Landmark coordinate records:
....................

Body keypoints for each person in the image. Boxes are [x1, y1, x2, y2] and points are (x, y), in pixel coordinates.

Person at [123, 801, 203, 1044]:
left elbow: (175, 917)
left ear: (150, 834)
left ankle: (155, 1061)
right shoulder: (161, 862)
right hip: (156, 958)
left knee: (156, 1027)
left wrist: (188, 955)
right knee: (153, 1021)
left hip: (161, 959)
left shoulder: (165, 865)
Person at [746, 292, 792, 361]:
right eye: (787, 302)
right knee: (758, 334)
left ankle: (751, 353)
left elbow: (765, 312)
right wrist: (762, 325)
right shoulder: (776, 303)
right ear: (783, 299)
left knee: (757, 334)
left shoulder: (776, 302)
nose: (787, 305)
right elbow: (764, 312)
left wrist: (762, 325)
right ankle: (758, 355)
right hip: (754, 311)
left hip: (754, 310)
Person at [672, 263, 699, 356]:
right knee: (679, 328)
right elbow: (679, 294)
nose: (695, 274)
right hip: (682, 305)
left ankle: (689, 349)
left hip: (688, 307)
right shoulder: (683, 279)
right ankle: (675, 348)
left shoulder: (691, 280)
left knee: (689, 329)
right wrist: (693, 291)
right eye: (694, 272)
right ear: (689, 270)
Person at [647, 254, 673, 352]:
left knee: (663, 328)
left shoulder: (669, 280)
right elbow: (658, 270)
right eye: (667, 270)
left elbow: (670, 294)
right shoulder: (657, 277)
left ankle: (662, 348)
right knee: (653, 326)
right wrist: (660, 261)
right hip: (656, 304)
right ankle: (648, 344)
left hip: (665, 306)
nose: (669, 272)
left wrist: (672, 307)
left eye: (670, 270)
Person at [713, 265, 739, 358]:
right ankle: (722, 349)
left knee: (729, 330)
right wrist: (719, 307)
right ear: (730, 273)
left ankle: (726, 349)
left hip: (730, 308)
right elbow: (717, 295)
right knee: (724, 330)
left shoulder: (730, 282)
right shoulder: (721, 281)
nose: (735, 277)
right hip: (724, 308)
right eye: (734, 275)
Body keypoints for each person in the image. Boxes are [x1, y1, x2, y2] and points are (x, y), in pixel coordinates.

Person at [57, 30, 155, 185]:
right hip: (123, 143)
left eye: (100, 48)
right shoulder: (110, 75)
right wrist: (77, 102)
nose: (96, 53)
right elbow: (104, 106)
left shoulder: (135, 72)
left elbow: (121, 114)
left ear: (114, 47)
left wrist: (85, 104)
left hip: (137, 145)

....................

**Exercise directions**
If the string "elbow" appears in a line of the data above, that line counts. State how many such lines there are and nothing more.

**Solution for this task**
9